╭─ FRAGMENTO PARA LEER
Un caso reciente le recordó ese poder de la memoria. Sucedió en el municipio de Peque (Antioquia), adonde volvió 22 años después de la matanza que cometieron allí los paramilitares en julio de 2001 y que provocó el éxodo de cuatro mil personas. Entonces vio a Adolfo Oquendo con sus dos hijos. Recordó su nombre y que lo había visto en la acera del pueblo más de dos décadas atrás, con sus dos hijos, con una gorra similar. Le faltaban brazos para estrechar más a sus hijos del dolor que lo invadía. Adolfo no lo recordaba bien, pero cuando Jesús Abad se identificó, le contó que gracias a su foto creyeron su historia y lo repararon como víctima del conflicto.

Por eso, justamente, empezó a hacer fotos: para que nadie olvidara.

Paras, Operación Mariscal, Medellín/2002 – Foto Jesús Abad Colorado

Pero hay que ir más atrás en el tiempo, al barrio La Pradera, en la Comuna 13 de Medellín, donde creció Jesús Abad, casi bajo un árbol de mango que en ese entonces trastearon sus padres en un tarro de galletas y que aún hoy da frutos. Su padre había salido de San Carlos junto con su familia y tuvo que sobrevivir con un trabajo en la Universidad Nacional, en el área de Zootecnia, que le permitió adaptar el lote que compró para sembrar allí limones y plantas aromáticas, criar gallinas y tener un corral. Entre animales de granja y verde, Jesús vivió una infancia sencilla y apacible, en un hogar católico —a todos los hermanos los bautizaron con nombres bíblicos— y bajo la generosidad de sus padres, Héctor y Josefa, dedicados a producir alimentos para compartirlos con sus hijos. Pero se fue enterando de las historias de su familia y vio cómo llegaban más y más tíos desplazados.

La curiosidad de saber qué pasaba en realidad lo llevó a estudiar periodismo, incentivado además por su hermana mayor, que leía el diario El Mundo, y le recordaba que los extremos ideológicos se tocan y los actos de barbarie nunca se deben justificar, vengan de donde vengan. “Heredé así esos dolores de la familia que laceraban el alma, ese silencio de no poder hablar de hechos que dolían tanto”. Una canción que hacía llorar a sus tíos y padres, Las acacias, le reveló hace pocos años, en sus letras, cuál es el sentimiento que cargan tantos miles de colombianos:

“Los que fueron la alegría y el calor de aquella casa se marcharon; / unos muertos, y otros vivos… / que tenían muerta el alma”.
╰─
▶ **TAREAS POR HACER**
**A)** Según el fragmento, ¿cuántas personas se fueron de Peque después de la matanza de julio de 2001?
**B)** Explica, a partir del fragmento, por qué Jesús Abad decidió estudiar periodismo.
**C)** Reproduce sin cambios la parte del fragmento que empieza en las palabras "Pero hay que" y termina después de "más tíos desplazados.".
Los datos son material aparte y no tienen relación con el fragmento.
╭─ CONJUNTO DE DATOS
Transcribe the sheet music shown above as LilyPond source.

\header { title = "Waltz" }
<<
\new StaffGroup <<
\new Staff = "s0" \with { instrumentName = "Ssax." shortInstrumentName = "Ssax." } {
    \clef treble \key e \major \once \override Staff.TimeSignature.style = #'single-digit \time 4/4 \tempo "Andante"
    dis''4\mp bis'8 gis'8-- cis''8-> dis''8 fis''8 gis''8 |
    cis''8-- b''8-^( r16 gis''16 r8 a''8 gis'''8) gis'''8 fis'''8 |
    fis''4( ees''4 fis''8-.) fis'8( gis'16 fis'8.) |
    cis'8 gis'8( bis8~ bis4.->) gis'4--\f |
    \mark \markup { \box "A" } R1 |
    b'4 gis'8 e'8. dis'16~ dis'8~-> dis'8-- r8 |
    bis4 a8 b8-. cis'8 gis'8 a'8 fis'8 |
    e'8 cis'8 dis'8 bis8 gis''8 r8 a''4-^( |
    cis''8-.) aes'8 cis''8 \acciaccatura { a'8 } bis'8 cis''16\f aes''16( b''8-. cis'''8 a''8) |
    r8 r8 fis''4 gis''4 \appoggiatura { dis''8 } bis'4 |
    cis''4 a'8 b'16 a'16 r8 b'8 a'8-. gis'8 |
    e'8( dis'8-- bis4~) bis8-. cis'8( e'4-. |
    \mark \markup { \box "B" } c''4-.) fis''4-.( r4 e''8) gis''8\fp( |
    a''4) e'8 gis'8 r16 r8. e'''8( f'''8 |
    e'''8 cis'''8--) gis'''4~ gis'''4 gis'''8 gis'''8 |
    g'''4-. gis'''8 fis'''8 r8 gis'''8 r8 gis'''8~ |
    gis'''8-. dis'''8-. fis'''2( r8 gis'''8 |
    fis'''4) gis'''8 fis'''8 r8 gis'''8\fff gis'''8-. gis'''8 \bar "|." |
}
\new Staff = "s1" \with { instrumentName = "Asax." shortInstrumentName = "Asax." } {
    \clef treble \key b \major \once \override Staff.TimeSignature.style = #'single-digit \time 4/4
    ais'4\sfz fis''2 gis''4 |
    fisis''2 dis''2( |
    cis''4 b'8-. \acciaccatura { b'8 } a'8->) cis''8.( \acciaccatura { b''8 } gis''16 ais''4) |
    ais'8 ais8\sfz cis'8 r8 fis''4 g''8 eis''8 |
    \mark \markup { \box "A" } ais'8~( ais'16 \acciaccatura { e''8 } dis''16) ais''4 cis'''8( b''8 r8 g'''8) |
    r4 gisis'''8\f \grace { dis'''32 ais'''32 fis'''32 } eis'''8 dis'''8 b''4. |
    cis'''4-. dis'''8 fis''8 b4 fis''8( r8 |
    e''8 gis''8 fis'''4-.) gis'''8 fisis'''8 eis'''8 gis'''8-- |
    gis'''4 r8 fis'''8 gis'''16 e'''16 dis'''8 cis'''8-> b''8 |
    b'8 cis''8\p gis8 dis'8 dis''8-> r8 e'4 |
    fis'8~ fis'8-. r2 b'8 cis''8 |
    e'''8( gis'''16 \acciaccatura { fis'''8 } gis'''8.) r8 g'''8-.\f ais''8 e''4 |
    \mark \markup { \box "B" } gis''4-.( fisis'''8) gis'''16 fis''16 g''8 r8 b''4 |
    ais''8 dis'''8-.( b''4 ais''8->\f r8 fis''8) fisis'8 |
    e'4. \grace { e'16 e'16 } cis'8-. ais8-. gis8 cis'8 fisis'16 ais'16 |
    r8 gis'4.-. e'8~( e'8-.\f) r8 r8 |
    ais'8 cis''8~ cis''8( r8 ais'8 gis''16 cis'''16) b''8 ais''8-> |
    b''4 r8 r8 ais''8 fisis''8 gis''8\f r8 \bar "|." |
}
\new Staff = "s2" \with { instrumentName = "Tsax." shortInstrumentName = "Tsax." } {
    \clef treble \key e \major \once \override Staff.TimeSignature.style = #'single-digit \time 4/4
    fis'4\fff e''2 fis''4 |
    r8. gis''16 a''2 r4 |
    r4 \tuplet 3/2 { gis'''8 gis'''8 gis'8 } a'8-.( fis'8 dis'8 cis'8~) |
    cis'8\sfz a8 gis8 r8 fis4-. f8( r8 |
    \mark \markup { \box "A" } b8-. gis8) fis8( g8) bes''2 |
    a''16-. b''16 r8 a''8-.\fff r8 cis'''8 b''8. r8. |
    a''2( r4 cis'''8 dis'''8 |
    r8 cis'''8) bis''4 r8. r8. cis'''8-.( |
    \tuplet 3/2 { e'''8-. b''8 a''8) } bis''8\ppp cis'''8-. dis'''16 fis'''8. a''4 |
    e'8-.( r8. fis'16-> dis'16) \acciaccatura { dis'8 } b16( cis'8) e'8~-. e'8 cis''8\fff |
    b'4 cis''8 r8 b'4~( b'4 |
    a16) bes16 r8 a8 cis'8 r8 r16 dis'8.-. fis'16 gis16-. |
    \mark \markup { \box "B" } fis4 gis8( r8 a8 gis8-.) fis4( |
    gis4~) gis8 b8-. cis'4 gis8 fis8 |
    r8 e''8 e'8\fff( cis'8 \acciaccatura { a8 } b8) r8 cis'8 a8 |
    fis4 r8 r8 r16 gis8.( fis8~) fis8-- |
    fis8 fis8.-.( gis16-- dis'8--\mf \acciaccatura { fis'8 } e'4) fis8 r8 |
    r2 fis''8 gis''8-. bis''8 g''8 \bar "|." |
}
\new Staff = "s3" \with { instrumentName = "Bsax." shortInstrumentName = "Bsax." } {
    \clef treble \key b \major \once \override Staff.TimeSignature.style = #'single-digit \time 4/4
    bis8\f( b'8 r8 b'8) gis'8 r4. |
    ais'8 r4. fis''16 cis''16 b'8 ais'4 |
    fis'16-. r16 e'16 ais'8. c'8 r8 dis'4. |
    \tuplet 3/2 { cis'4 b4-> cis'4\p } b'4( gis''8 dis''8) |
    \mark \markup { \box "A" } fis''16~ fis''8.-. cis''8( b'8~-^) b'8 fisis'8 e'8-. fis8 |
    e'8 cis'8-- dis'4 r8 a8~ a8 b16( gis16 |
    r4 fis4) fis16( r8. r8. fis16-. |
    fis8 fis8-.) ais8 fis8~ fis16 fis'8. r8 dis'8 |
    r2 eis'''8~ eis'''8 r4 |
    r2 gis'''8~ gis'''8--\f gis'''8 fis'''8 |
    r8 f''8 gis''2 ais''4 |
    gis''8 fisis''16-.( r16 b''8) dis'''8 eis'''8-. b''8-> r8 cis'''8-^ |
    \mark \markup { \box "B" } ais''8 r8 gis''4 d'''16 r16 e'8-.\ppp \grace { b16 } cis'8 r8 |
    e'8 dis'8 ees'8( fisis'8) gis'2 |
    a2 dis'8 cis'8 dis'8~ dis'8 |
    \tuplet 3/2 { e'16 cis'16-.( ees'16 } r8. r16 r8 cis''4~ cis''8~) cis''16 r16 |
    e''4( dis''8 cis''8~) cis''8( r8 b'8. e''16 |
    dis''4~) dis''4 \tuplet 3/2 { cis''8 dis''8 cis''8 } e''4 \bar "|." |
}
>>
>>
╰─
▶ **SOLUCIONES EN ORDEN**
**A)** Cuatro mil personas.

**B)** Lo llevó la curiosidad de saber qué pasaba en realidad. También lo animó su hermana mayor, que leía el diario El Mundo y le recordaba que los extremos ideológicos se tocan y que los actos de barbarie nunca se deben justificar.

**C)**
Pero hay que ir más atrás en el tiempo, al barrio La Pradera, en la Comuna 13 de Medellín, donde creció Jesús Abad, casi bajo un árbol de mango que en ese entonces trastearon sus padres en un tarro de galletas y que aún hoy da frutos. Su padre había salido de San Carlos junto con su familia y tuvo que sobrevivir con un trabajo en la Universidad Nacional, en el área de Zootecnia, que le permitió adaptar el lote que compró para sembrar allí limones y plantas aromáticas, criar gallinas y tener un corral. Entre animales de granja y verde, Jesús vivió una infancia sencilla y apacible, en un hogar católico —a todos los hermanos los bautizaron con nombres bíblicos— y bajo la generosidad de sus padres, Héctor y Josefa, dedicados a producir alimentos para compartirlos con sus hijos. Pero se fue enterando de las historias de su familia y vio cómo llegaban más y más tíos desplazados.